WASD = rotate · Shift+WASD = fly · scroll = zoom · hover any point for details

Field Note

I was never much of a coder. I never got around to learning it — but I've found cautious success letting agents write the code while I worry about the biology. That teaming turns a hypothesis bugging me at one in the morning into an experiment by the next; the loop from question to result got a lot tighter.

This project is the clearest example I have.
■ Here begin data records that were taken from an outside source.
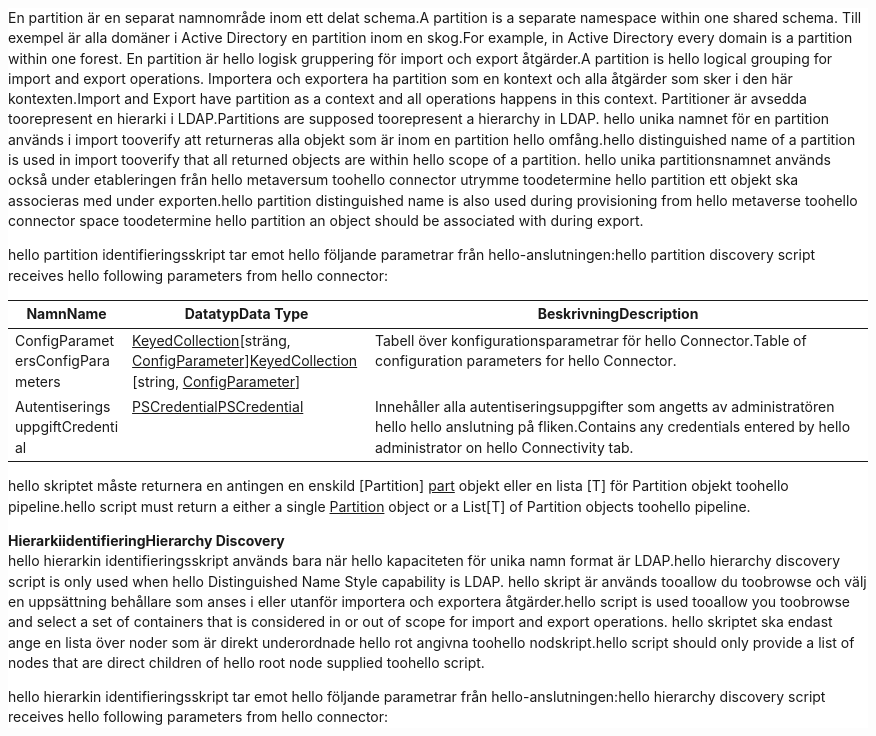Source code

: <span data-ttu-id="bb3c1-272">En partition är en separat namnområde inom ett delat schema.</span><span class="sxs-lookup"><span data-stu-id="bb3c1-272">A partition is a separate namespace within one shared schema.</span></span> <span data-ttu-id="bb3c1-273">Till exempel är alla domäner i Active Directory en partition inom en skog.</span><span class="sxs-lookup"><span data-stu-id="bb3c1-273">For example, in Active Directory every domain is a partition within one forest.</span></span> <span data-ttu-id="bb3c1-274">En partition är hello logisk gruppering för import och export åtgärder.</span><span class="sxs-lookup"><span data-stu-id="bb3c1-274">A partition is hello logical grouping for import and export operations.</span></span> <span data-ttu-id="bb3c1-275">Importera och exportera ha partition som en kontext och alla åtgärder som sker i den här kontexten.</span><span class="sxs-lookup"><span data-stu-id="bb3c1-275">Import and Export have partition as a context and all operations happens in this context.</span></span> <span data-ttu-id="bb3c1-276">Partitioner är avsedda toorepresent en hierarki i LDAP.</span><span class="sxs-lookup"><span data-stu-id="bb3c1-276">Partitions are supposed toorepresent a hierarchy in LDAP.</span></span> <span data-ttu-id="bb3c1-277">hello unika namnet för en partition används i import tooverify att returneras alla objekt som är inom en partition hello omfång.</span><span class="sxs-lookup"><span data-stu-id="bb3c1-277">hello distinguished name of a partition is used in import tooverify that all returned objects are within hello scope of a partition.</span></span> <span data-ttu-id="bb3c1-278">hello unika partitionsnamnet används också under etableringen från hello metaversum toohello connector utrymme toodetermine hello partition ett objekt ska associeras med under exporten.</span><span class="sxs-lookup"><span data-stu-id="bb3c1-278">hello partition distinguished name is also used during provisioning from hello metaverse toohello connector space toodetermine hello partition an object should be associated with during export.</span></span>

<span data-ttu-id="bb3c1-279">hello partition identifieringsskript tar emot hello följande parametrar från hello-anslutningen:</span><span class="sxs-lookup"><span data-stu-id="bb3c1-279">hello partition discovery script receives hello following parameters from hello connector:</span></span>

| <span data-ttu-id="bb3c1-280">Namn</span><span class="sxs-lookup"><span data-stu-id="bb3c1-280">Name</span></span> | <span data-ttu-id="bb3c1-281">Datatyp</span><span class="sxs-lookup"><span data-stu-id="bb3c1-281">Data Type</span></span> | <span data-ttu-id="bb3c1-282">Beskrivning</span><span class="sxs-lookup"><span data-stu-id="bb3c1-282">Description</span></span> |
| --- | --- | --- |
| <span data-ttu-id="bb3c1-283">ConfigParameters</span><span class="sxs-lookup"><span data-stu-id="bb3c1-283">ConfigParameters</span></span> |<span data-ttu-id="bb3c1-284">[KeyedCollection][keyk][sträng, [ConfigParameter][cp]]</span><span class="sxs-lookup"><span data-stu-id="bb3c1-284">[KeyedCollection][keyk][string, [ConfigParameter][cp]]</span></span> |<span data-ttu-id="bb3c1-285">Tabell över konfigurationsparametrar för hello Connector.</span><span class="sxs-lookup"><span data-stu-id="bb3c1-285">Table of configuration parameters for hello Connector.</span></span> |
| <span data-ttu-id="bb3c1-286">Autentiseringsuppgift</span><span class="sxs-lookup"><span data-stu-id="bb3c1-286">Credential</span></span> |<span data-ttu-id="bb3c1-287">[PSCredential][pscred]</span><span class="sxs-lookup"><span data-stu-id="bb3c1-287">[PSCredential][pscred]</span></span> |<span data-ttu-id="bb3c1-288">Innehåller alla autentiseringsuppgifter som angetts av administratören hello hello anslutning på fliken.</span><span class="sxs-lookup"><span data-stu-id="bb3c1-288">Contains any credentials entered by hello administrator on hello Connectivity tab.</span></span> |

<span data-ttu-id="bb3c1-289">hello skriptet måste returnera en antingen en enskild [Partition] [ part] objekt eller en lista [T] för Partition objekt toohello pipeline.</span><span class="sxs-lookup"><span data-stu-id="bb3c1-289">hello script must return a either a single [Partition][part] object or a List[T] of Partition objects toohello pipeline.</span></span>

<span data-ttu-id="bb3c1-290">**Hierarkiidentifiering**</span><span class="sxs-lookup"><span data-stu-id="bb3c1-290">**Hierarchy Discovery**</span></span>  
<span data-ttu-id="bb3c1-291">hello hierarkin identifieringsskript används bara när hello kapaciteten för unika namn format är LDAP.</span><span class="sxs-lookup"><span data-stu-id="bb3c1-291">hello hierarchy discovery script is only used when hello Distinguished Name Style capability is LDAP.</span></span> <span data-ttu-id="bb3c1-292">hello skript är används tooallow du toobrowse och välj en uppsättning behållare som anses i eller utanför importera och exportera åtgärder.</span><span class="sxs-lookup"><span data-stu-id="bb3c1-292">hello script is used tooallow you toobrowse and select a set of containers that is considered in or out of scope for import and export operations.</span></span> <span data-ttu-id="bb3c1-293">hello skriptet ska endast ange en lista över noder som är direkt underordnade hello rot angivna toohello nodskript.</span><span class="sxs-lookup"><span data-stu-id="bb3c1-293">hello script should only provide a list of nodes that are direct children of hello root node supplied toohello script.</span></span>

<span data-ttu-id="bb3c1-294">hello hierarkin identifieringsskript tar emot hello följande parametrar från hello-anslutningen:</span><span class="sxs-lookup"><span data-stu-id="bb3c1-294">hello hierarchy discovery script receives hello following parameters from hello connector:</span></span>


[cpp]: https://msdn.microsoft.com/library/windows/desktop/microsoft.metadirectoryservices.configparameterpage.aspx
[keyk]: https://msdn.microsoft.com/library/ms132438.aspx
[cp]: https://msdn.microsoft.com/library/windows/desktop/microsoft.metadirectoryservices.configparameter.aspx
[pscred]: https://msdn.microsoft.com/library/system.management.automation.pscredential.aspx
[schema]: https://msdn.microsoft.com/library/windows/desktop/microsoft.metadirectoryservices.schema.aspx
[schemaT]: https://msdn.microsoft.com/library/windows/desktop/microsoft.metadirectoryservices.schematype.aspx
[schemaA]: https://msdn.microsoft.com/library/windows/desktop/microsoft.metadirectoryservices.schemaattribute.aspx
[dnstyle]: https://msdn.microsoft.com/library/windows/desktop/microsoft.metadirectoryservices.madistinguishednamestyle.aspx
[exportT]: https://msdn.microsoft.com/library/windows/desktop/microsoft.metadirectoryservices.maexporttype.aspx
[DataNorm]: https://msdn.microsoft.com/library/windows/desktop/microsoft.metadirectoryservices.manormalizations.aspx
[oconf]: https://msdn.microsoft.com/library/windows/desktop/microsoft.metadirectoryservices.maobjectconfirmation.aspx
[dw]: https://msdn.microsoft.com/library/windows/desktop/aa378184.aspx
[part]: https://msdn.microsoft.com/library/windows/desktop/microsoft.metadirectoryservices.partition.aspx
[hn]: https://msdn.microsoft.com/library/windows/desktop/microsoft.metadirectoryservices.hierarchynode.aspx
[oicrs]: https://msdn.microsoft.com/library/windows/desktop/microsoft.metadirectoryservices.openimportconnectionrunstep.aspx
I heard about EVO2 a few months ago — a model that learned to represent raw nucleotides — and a question stuck in my head: how does that structure hold up on out-of-distribution eukaryote-host viruses, and could you train a classifier on top? That any taxonomic signal survives at all, in a model benchmarked at noise for these sequences, is a small reminder of how far these models generalize.

The Honest Read

The honest read.

LucaProt — Hou et al. 2024, Cell — didn't surface in my literature search. I had a hypothesis bugging me and jumped straight into building, only to find out halfway through that a team with GPU clusters had already solved this two years ago. I thought a solved problem was an open avenue.

I'm still glad I was curious enough to take it as far as I did. Across families the correlation is weak and mostly a length confound; the broad version of the question has a better answer elsewhere. But within the sobemo-like clade where these coral viruses live, a Mantel test found real, length-independent structure in EVO2's embeddings — r = 0.345, p = 0.0001 — on a model built to be bad at exactly these sequences. And when I concatenate EVO2 with ESM2, the taxonomy signal jumps to 0.47 while the length confound drops. The nucleotide model is learning something the protein model doesn't have, and vice versa. That's the part I keep coming back to.

— G.A.

From the Archive

What made it possible

A custom EVO2 runtime — StripedHyena with CPU offloading of layers, cross-checked against the official PyTorch runtime — so a genomic foundation model could run on a 12 GB RTX 3060, with the 2700X / 16 GB DDR4 rig doing the heavy lifting.